Several key members of another Dubai-based Lashkar cell which executed the twin bombings at the Gateway of India and Zaveri Bazaar in August this year killing 51 and injuring 162 also had concerns about communal violence in India. Ashrat Shafiq Ahmad Ansari, who is charged with having planted the Zaveri Bazaar bomb, was like many Muslims incensed by the demolition of the Babri Masjid. Working in Surat during the 2002 riots, Mr. Ansari saw the worst of Hindu fundamentalism first-hand. The experience made it easy for Mr. Ansari to be recruited by the Dubai-based architect of the bombings, Zahid Yusuf Patne. Mr. Patne, recently extradited to India, worked as a forklift operator in Dubai.
Syed Abdul Rahim, who hails from a lower middle-class family in Mumbai's Marol Naka area, worked from 1992 to 1999 in Jeddah as an electrician with a company that carried out works at the Royal Palace.
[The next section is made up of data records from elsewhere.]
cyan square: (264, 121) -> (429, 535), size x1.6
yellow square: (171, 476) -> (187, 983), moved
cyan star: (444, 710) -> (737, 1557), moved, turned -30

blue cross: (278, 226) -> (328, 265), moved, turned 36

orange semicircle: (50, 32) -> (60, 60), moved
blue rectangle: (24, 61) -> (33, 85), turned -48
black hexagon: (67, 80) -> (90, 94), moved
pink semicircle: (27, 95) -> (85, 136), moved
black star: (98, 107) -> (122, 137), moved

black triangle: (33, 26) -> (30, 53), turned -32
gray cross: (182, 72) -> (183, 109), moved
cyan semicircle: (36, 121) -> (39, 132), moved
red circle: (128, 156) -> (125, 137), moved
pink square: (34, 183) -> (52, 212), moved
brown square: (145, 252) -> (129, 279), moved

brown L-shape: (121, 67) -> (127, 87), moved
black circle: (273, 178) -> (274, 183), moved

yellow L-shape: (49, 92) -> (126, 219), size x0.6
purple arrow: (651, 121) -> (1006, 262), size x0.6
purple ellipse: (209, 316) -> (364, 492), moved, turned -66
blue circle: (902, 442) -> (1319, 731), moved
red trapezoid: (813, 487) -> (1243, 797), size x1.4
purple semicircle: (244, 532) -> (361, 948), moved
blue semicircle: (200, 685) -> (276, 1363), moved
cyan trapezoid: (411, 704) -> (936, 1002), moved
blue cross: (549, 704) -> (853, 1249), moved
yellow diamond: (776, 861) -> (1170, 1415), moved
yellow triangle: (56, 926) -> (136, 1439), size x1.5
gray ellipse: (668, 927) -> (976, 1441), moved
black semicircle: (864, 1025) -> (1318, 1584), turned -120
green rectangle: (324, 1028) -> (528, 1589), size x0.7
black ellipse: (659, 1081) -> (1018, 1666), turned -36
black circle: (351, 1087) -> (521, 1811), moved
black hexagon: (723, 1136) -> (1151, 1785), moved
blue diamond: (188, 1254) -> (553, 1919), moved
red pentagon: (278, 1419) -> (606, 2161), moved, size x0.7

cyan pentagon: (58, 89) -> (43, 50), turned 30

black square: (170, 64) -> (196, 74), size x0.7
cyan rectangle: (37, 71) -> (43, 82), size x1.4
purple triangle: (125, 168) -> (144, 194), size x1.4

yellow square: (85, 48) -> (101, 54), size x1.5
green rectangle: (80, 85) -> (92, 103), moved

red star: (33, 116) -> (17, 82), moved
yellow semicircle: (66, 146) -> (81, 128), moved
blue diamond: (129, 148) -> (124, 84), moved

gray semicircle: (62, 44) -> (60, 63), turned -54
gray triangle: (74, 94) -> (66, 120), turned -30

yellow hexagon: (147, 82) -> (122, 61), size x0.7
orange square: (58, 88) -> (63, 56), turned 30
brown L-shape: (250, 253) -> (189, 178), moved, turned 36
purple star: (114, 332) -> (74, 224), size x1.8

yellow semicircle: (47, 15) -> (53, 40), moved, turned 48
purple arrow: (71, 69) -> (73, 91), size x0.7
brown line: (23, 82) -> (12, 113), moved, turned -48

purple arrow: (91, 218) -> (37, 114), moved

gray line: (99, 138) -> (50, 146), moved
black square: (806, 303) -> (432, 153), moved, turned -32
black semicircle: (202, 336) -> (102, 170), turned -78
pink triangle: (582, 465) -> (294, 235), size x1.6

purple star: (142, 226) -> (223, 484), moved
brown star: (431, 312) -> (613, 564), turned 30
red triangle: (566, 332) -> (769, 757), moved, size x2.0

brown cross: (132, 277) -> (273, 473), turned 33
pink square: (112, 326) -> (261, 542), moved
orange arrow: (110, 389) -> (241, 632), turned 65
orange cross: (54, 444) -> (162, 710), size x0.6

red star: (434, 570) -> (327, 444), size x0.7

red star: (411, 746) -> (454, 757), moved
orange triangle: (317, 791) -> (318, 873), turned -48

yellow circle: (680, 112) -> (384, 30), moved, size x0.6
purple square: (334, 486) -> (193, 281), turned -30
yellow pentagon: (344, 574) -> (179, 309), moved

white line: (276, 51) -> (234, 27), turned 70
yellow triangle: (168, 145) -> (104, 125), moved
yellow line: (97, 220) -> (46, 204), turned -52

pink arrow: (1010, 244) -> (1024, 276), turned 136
After an unsuccessful attempt to start a business in India, Rahim left again for Dubai. He joined in protests against the Gujarat riots, where videotapes of the violence were screened.
At these meetings, Mr. Patne motivated Mr. Rahim to join the Lashkar, and he soon began to regularly attend lectures by the head of the organisation's Dubai office, Maulana Haroon. Soon afterwards, Mr. Rahim returned to India, where he is now being tried for his alleged role in the worst single terrorist act to take place in the country in 2003.
Gulf states, increasingly concerned about Islamist activities, are less tolerant of terrorist groups like the Lashkar operating from their soil a fact underlined by the rapid deportation of several key accused in the Mumbai bombings.
Nonetheless, the evidence is that the Lashkar continues to be active, fishing in waters warmed by communal forces in India.